Ryan made the same analogy “HIV has not gone away – but we have come to terms with the virus,” he said. The WHO official also said that he doesn’t believe “anyone can predict when this disease will disappear.”
His remarks are in line with recent comments from top US infectious disease expert Dr. Anthony Fauci, who said during a hearing with the Senate Health Committee a few days ago there’s almost no chance the virus will be eradicated.

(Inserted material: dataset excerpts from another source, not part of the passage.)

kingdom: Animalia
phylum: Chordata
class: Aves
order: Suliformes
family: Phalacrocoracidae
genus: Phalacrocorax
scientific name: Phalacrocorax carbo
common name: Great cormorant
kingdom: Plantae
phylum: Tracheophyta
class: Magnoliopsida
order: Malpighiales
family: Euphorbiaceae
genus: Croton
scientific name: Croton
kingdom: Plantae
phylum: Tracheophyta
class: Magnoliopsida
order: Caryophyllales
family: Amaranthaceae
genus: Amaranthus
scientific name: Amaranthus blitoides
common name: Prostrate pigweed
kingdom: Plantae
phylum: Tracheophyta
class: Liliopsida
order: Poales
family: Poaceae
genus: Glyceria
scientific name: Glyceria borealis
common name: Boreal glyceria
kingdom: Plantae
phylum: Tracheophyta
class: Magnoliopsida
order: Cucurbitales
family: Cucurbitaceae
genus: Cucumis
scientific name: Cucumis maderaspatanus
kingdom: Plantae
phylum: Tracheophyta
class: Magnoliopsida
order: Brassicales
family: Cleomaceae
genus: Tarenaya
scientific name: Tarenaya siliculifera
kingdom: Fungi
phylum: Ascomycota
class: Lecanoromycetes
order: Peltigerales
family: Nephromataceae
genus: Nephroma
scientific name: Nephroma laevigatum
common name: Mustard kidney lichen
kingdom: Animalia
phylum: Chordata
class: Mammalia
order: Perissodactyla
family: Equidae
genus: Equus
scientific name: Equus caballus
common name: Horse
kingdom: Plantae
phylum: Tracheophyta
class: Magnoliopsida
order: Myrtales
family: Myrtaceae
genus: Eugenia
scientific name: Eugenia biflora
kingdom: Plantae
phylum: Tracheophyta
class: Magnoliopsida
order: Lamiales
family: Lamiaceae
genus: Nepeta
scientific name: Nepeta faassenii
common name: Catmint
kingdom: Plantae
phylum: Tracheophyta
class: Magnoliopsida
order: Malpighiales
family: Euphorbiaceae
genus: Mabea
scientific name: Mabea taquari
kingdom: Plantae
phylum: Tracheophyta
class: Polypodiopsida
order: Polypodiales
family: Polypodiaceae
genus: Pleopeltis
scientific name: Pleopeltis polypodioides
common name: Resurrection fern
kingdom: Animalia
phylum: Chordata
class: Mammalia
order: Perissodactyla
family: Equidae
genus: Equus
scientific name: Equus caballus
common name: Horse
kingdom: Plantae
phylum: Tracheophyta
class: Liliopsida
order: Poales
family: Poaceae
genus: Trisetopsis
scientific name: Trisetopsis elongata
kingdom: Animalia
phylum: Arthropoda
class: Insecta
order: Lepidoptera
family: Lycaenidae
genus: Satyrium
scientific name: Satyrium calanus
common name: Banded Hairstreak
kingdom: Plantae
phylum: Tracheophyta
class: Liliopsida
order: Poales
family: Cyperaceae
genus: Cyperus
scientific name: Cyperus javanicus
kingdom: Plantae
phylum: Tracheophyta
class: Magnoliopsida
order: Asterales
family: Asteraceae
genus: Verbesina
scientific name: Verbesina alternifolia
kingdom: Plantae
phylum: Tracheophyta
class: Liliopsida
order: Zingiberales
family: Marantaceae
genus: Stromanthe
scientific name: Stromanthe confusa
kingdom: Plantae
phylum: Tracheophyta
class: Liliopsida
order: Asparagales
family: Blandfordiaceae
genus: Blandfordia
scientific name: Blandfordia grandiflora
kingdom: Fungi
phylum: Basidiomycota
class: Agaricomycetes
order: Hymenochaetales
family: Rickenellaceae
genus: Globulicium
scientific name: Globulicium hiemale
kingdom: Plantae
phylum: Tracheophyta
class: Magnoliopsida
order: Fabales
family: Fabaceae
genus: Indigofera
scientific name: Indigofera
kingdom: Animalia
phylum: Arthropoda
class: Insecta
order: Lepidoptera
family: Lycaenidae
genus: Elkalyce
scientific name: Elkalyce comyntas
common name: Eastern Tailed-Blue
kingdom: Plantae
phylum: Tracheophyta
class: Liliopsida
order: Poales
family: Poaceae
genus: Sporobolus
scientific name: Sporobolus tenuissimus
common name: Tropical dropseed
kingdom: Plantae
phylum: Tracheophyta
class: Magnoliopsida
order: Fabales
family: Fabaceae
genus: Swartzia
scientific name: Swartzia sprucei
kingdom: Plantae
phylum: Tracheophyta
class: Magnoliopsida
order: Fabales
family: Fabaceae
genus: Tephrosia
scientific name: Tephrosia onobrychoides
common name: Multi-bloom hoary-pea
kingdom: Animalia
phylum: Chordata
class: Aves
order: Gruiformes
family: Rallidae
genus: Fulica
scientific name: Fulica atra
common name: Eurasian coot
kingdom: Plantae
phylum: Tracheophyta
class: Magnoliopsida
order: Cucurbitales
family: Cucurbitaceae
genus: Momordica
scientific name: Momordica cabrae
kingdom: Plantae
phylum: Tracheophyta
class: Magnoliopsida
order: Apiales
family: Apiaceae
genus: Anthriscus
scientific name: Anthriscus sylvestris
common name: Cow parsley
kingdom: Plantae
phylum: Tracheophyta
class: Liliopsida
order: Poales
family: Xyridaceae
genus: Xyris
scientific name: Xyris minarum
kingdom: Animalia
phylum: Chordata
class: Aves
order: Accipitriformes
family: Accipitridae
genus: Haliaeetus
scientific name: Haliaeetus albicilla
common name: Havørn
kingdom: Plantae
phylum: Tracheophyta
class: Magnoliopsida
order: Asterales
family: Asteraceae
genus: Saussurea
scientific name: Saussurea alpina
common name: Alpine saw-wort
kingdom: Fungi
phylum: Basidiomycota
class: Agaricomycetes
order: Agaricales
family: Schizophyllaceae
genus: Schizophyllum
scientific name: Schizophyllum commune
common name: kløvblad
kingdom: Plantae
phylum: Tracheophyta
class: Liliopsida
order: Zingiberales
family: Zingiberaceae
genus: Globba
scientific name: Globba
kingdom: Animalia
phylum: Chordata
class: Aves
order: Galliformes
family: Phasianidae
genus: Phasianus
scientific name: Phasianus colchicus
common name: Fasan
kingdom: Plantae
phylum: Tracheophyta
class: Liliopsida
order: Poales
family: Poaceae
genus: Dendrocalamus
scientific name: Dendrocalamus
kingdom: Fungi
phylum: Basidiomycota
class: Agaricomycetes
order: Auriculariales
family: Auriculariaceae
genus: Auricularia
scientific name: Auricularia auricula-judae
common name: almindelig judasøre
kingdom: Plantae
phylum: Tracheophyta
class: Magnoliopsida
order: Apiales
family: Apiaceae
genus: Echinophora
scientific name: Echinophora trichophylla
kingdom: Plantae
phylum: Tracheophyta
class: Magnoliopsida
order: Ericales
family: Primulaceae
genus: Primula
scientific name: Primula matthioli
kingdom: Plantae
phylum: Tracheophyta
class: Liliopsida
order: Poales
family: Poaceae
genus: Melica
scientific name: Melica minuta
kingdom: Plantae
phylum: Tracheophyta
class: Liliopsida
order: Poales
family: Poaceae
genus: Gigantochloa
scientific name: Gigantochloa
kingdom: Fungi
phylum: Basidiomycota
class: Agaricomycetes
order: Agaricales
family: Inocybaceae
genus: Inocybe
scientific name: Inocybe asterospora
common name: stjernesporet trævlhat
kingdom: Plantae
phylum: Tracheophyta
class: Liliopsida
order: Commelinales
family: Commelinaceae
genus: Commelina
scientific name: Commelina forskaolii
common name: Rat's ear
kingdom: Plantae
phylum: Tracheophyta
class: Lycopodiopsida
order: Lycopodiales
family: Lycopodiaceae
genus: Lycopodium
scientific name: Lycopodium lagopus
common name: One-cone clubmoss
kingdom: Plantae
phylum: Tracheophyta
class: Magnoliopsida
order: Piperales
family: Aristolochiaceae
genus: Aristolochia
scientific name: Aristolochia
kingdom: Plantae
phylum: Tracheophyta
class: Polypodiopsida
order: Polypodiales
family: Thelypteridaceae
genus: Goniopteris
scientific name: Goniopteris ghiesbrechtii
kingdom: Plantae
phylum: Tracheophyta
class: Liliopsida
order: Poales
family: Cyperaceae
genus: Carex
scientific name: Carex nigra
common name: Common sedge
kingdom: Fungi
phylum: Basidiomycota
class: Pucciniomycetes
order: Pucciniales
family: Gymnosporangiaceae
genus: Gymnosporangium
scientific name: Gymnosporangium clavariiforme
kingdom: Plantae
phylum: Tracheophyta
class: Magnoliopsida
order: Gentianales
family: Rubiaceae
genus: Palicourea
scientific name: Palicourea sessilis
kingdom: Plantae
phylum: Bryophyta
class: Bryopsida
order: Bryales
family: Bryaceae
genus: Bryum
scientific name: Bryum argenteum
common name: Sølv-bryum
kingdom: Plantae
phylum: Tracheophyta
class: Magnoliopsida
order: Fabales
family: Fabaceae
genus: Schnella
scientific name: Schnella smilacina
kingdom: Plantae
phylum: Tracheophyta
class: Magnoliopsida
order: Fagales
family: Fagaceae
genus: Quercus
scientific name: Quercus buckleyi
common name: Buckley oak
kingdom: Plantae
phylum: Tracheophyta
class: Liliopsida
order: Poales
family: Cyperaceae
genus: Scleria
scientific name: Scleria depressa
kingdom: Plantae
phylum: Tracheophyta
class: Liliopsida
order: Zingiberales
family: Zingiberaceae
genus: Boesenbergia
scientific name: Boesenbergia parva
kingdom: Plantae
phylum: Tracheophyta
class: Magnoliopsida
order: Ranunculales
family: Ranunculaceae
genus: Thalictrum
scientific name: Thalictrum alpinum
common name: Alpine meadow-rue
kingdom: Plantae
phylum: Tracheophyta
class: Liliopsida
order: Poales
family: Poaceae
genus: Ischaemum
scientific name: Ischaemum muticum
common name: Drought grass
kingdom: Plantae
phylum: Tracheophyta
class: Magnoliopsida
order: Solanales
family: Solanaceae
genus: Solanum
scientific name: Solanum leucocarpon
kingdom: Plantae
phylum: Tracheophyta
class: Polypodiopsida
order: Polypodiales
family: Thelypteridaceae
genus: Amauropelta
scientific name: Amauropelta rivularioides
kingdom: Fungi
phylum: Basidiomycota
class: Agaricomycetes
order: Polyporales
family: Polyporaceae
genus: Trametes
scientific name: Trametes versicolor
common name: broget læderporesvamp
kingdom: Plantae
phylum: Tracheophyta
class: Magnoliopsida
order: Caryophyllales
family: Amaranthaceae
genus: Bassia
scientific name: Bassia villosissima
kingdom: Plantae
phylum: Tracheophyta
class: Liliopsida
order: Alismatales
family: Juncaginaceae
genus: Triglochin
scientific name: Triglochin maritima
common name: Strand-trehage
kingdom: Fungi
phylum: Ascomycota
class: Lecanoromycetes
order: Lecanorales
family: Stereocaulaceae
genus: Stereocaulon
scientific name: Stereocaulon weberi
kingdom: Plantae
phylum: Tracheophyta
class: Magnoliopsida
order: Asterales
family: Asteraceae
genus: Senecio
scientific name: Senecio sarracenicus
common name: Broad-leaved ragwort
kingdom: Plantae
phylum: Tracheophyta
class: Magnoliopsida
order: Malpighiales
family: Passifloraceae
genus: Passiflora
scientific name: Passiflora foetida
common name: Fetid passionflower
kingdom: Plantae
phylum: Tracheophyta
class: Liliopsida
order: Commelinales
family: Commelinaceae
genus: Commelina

[SARS-CoV-2] is so transmissible, and it is so widespread throughout the world, that even if our infections get well controlled and go down dramatically during the summer, there is virtually no chance it will be eradicated. Which means there will be infections in the Southern Hemisphere, in South Africa, in Argentina, places like that. And with the travel, the global travel, every single day, of literally hundreds of thousands of people coming into the United States every day from all over, there’s no chance we’re going to be virus-free.
Earlier this week, WHO also explained that none of the promising drugs being used right now can kill or stop the virus. That may sound like bad news at first, but it’s not. The goal of treating COVID-19 isn’t to actually kill the virus, but to help the body fight it. The drugs do speed up recovery times and can prevent complications or even death.
In the past two months alone, the world has come a long way when it comes to treating COVID-19. Doctors have highlighted several therapies that work against the novel coronavirus including remdesivir, a triple-drug combo that includes an HIV drug, blood thinners, plasma transfusions from survivors, stem cell therapy, and several other meds that might be repurposed for COVID-19.
In the weeks and months that will follow, a new series of drugs will appear in clinical tests, the lab-grown antibodies that work against the virus. Moreover, more results from some of the vaccine candidates that are in advanced testing will be published, just as similar drugs enter human trials of their own.
Fauci and other experts explained in a paper that the world will need several vaccines to fight the coronavirus, proposing a plan that would deal with all the development and logistics challenges that appear along the way. Again, that’s if vaccines work. But even without a vaccine, researchers already proved the virus can be dealt with and the world will get better lines of treatment for COVID-19 in the near future.